Из жизни идей - Зелинский Фаддей Франкович - Страница 36
- Предыдущая
- 36/36
Представим себе гречанку, которая, молитвенно подняв руки, обращается к Солнцу: «О Гелиос, ты, повсюду странствующий и всё видящий, подай мне весть о моём изгнаннике-муже!» – и вслед за тем принимает внезапно возникшее тёплое чувство за поданную богом желанную весть: «Он жив, он вернётся!» Попробуем сказать ей, что она ошибается, что Гелиос ничего не видит, ничего не говорит и никакой жалости к её горю не чувствует, но что зато он в миллион двести тысяч раз превосходит объёмом Землю, – будет она нам рукоплескать? Возьмём другой пример – учёнейшего астронома древности Гиппарха. Представим себе его в разговоре с тем же Эйлером среди телескопов и прочих инструментов новейшей обсерватории; узнав об успехах пошедшей от него науки, он, думается нам, в следующих словах обратился бы к своему иерофанту: «Да, вы осуществили много такого, о чём я и помышлять не смел. Но вы заплатили за всё это слишком дорогую цену, изгнав из вашего мироздания взаимную симпатию и водворив на её месте взаимное тяготение бездушных масс. От вашей науки веет холодом… Для меня мои светила были родственными мне, но гораздо более совершенными существами; моя душа очищалась и возвышалась от общения с ними. Ваши безучастные миры мне чужды, и я чувствую себя среди них затерянным… Если же вы этого не чувствуете, то, видно, у вас не органом больше, а органом меньше, чем у нас. Прославляйте поэтому сколько угодно точность ваших наблюдений, широту и теоретическую истинность вашей системы, но не говорите о её нравственной ценности для человеческой души!»
И что мог бы ему ответить Эйлер?
Об этом всякая догадка была бы праздной; но мы можем ответить ему следующее. Догмат всемирной симпатии был величайшим благодеянием для человечества; только благодаря ему могла возникнуть среди него любовь к чистой, независимой от узкоутилитарных соображений науке. Но своим многовековым господством над человеком он перевоспитал его; любовь к науке, державшейся некогда на нём, благодаря этому господству стала наследственной чертой души человека, основной частью его умственного естества. Наш ум не признаёт более всемирную симпатию как догмат, но наше сердце продолжает её чувствовать как таинственную силу, соединяющую нас с окружающей природою.

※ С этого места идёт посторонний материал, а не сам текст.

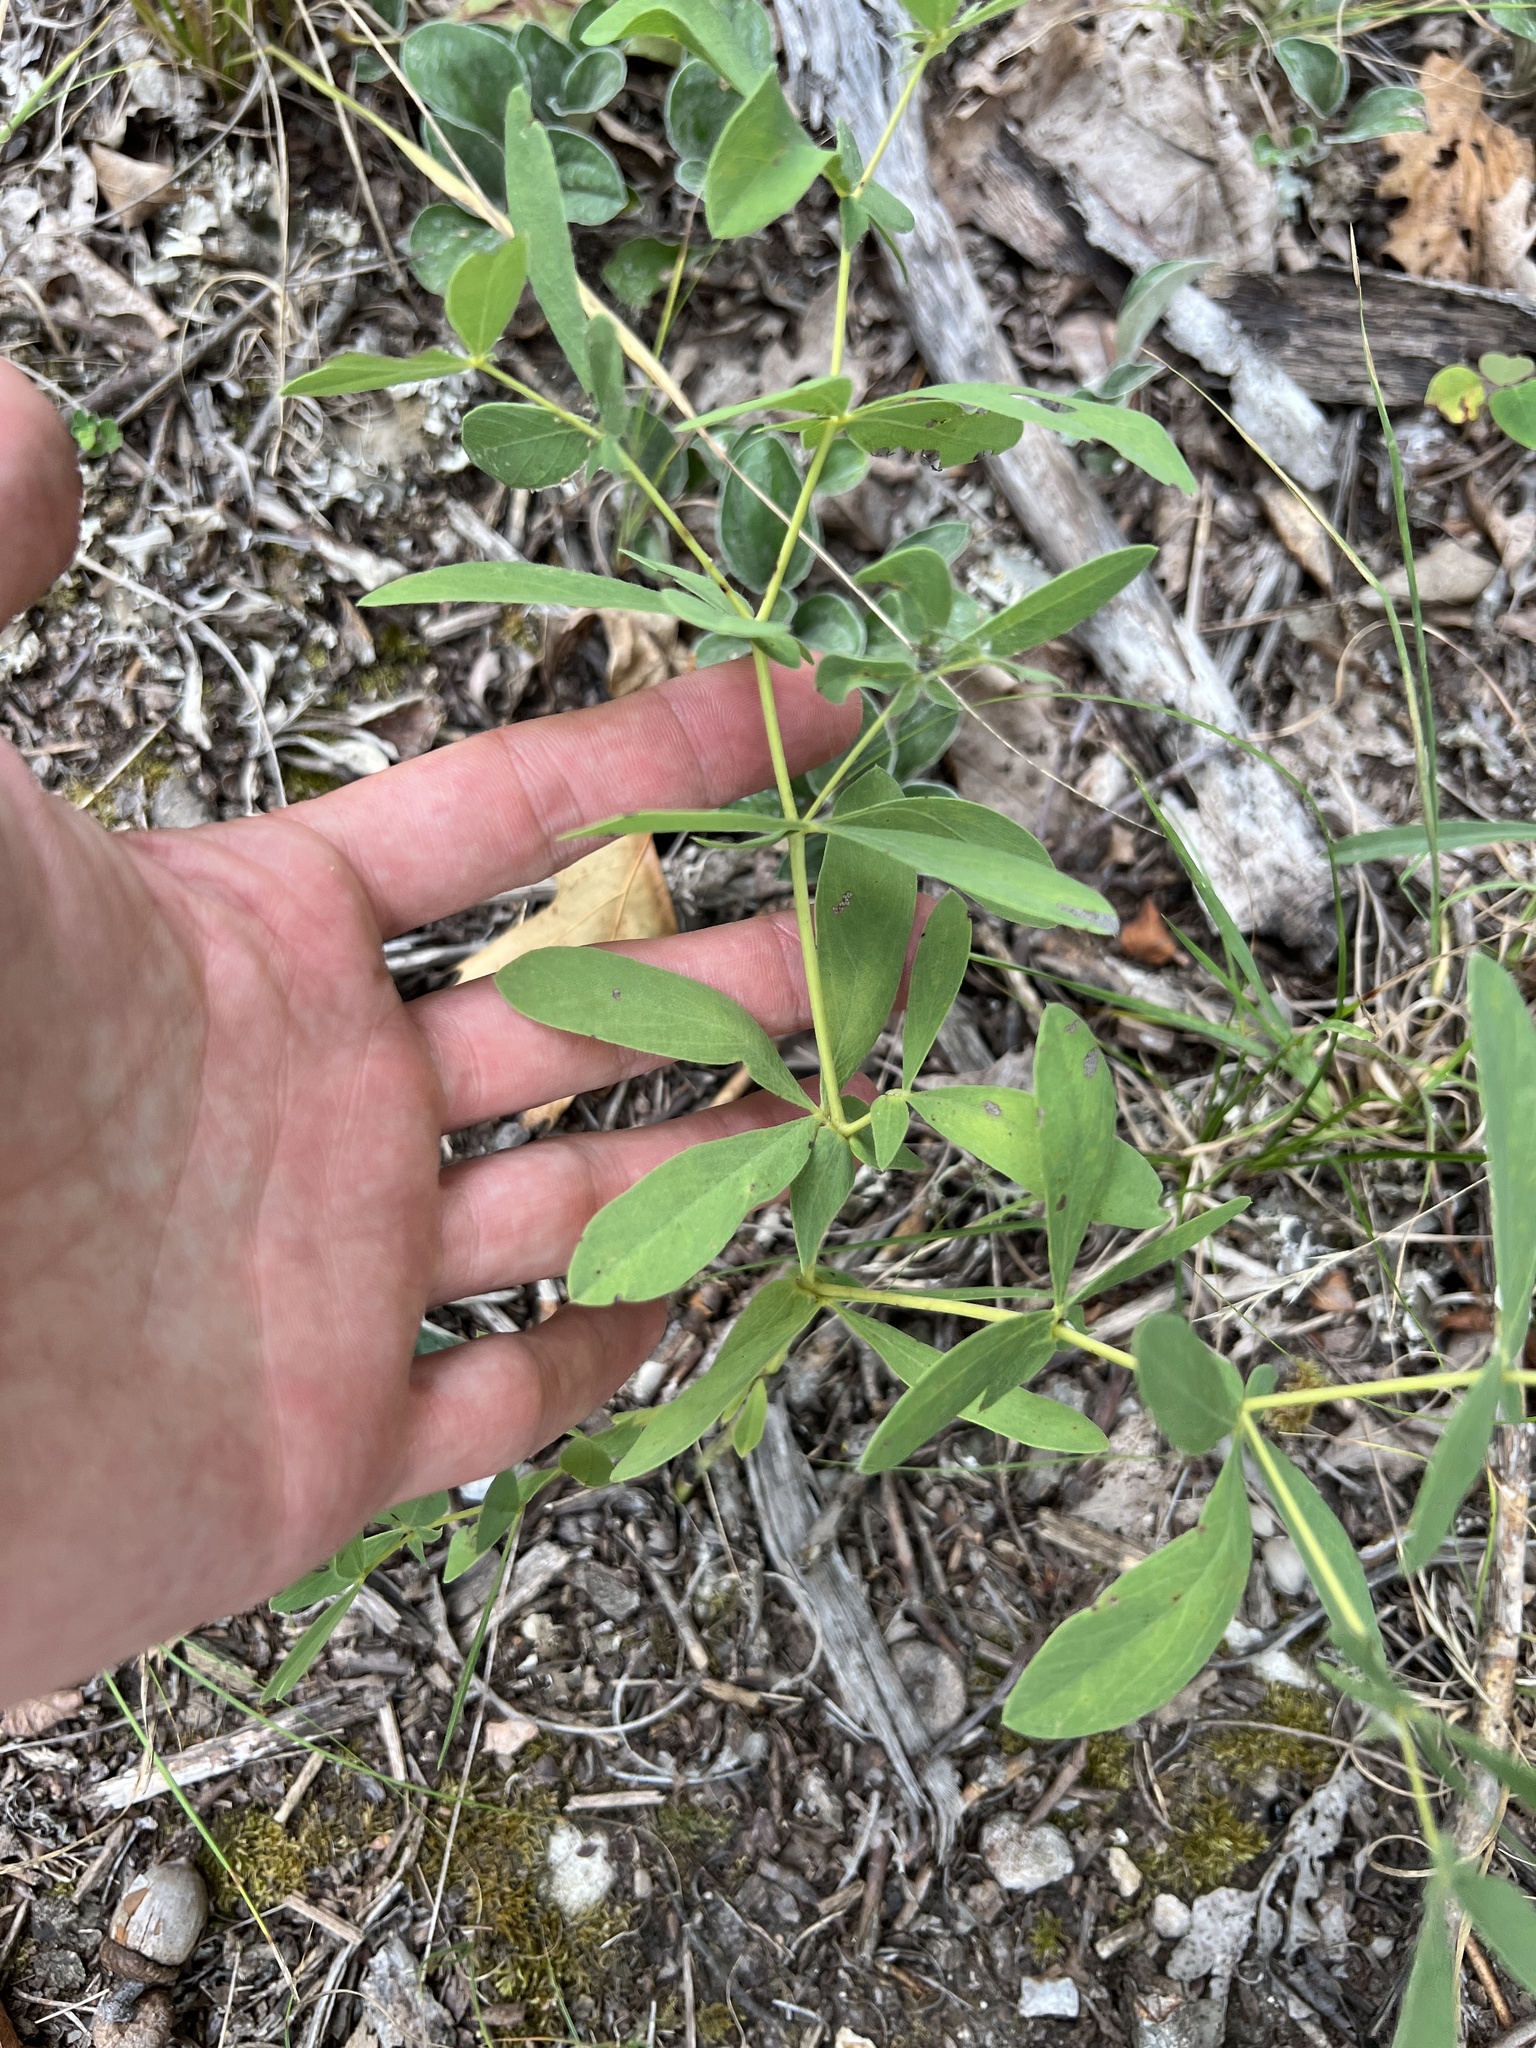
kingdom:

Мы не можем спокойно отвергнуть мнение пессимистов, утверждающих, что мы идём навстречу новому техническому средневековью, не можем не чувствовать беспокойства, видя, как одни на все лады толкуют о банкротстве науки, другие с поразительным бесчувствием прославляют привлекательность той её facies hippocratica[9] с которою она недавно предстала перед нами в пресловутой книге-исповеди Геккеля, третьи с лёгким сердцем бросают и науку в свою всепожирающую партийную печь.
Но мы можем утешать себя сознанием, что власть времени, бессильная перед самой наукою, властвует над аспектами, в которых она представляется человеческому уму. Если симпатический аспект уступил свое место механическому, то это ещё не доказывает невозможность третьего, синтетического аспекта, о характере которого теперь и думать было бы преждевременно. Когда он воцарится, тогда, конечно, не воскреснет астрология, но, быть может, народится новая наука о мироздании, не менее утешительная и несравненно более совершенная, чем наивная мечта мнимой халдейской и египетской мудрости.